:: Extract to read ::

>>

My view on Existential Nihilism has not changed much over the years, to be honest. I still think life is an inherently pointless enterprise. I still wonder, sometimes, why I am persisting with it. To be honest, nothing I do is going to have any relevance in a hundred year’s time, let alone a thousand. Even this Ironman endeavour. I mean, God forbid I one day have children, I will never let them forget the fact that Daddy’s an Ironman, don’tcha know. I will batter them around the head with this fact until they are sick of it, and I’ll become like the slightly senile grandparent that takes any chance to tell you how it was somehow better in the war. Oh no, Grandpa George is having an episode again, put him in the corner and give him his meds. Then the grandkids will be embarrassed by it, and in three generations it’ll be gone, forgotten by all and sundry. Meaningless.
The only thing that has changed with my ideas on Existential Nihilism is my reaction to it: I have achieved that common epiphany of Existential Nihilist where you can have ‘fun’ with it. If nothing has any point anyway, what’s to hold one back from doing ridiculous things? Remember, failure’s just as meaningless as success. Why can’t a former druggie, alcoholic, self-loathing strange little man go and do extreme endurance sports? No reason, because nothing has reason. None at all. So here I am.

<<

:: Material provided ::
>>

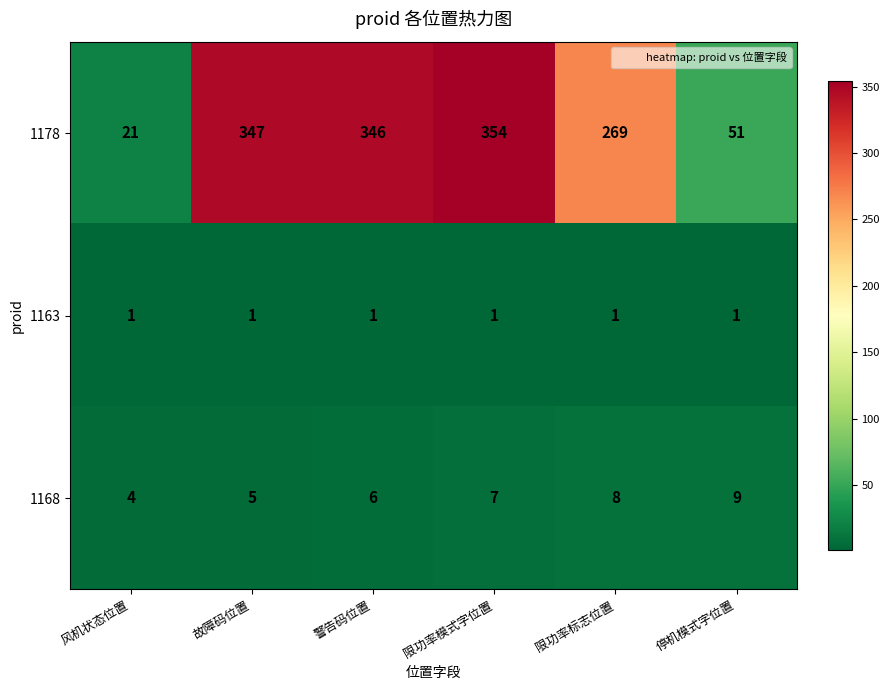

What is the difference between the second highest and minimum values in the 1168 series?

4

<<

:: Prompt ::
In the text on existential nihilism, what is the only thing that has changed about the writer's ideas on it?

:: Solution below ::
The writer's reaction to it.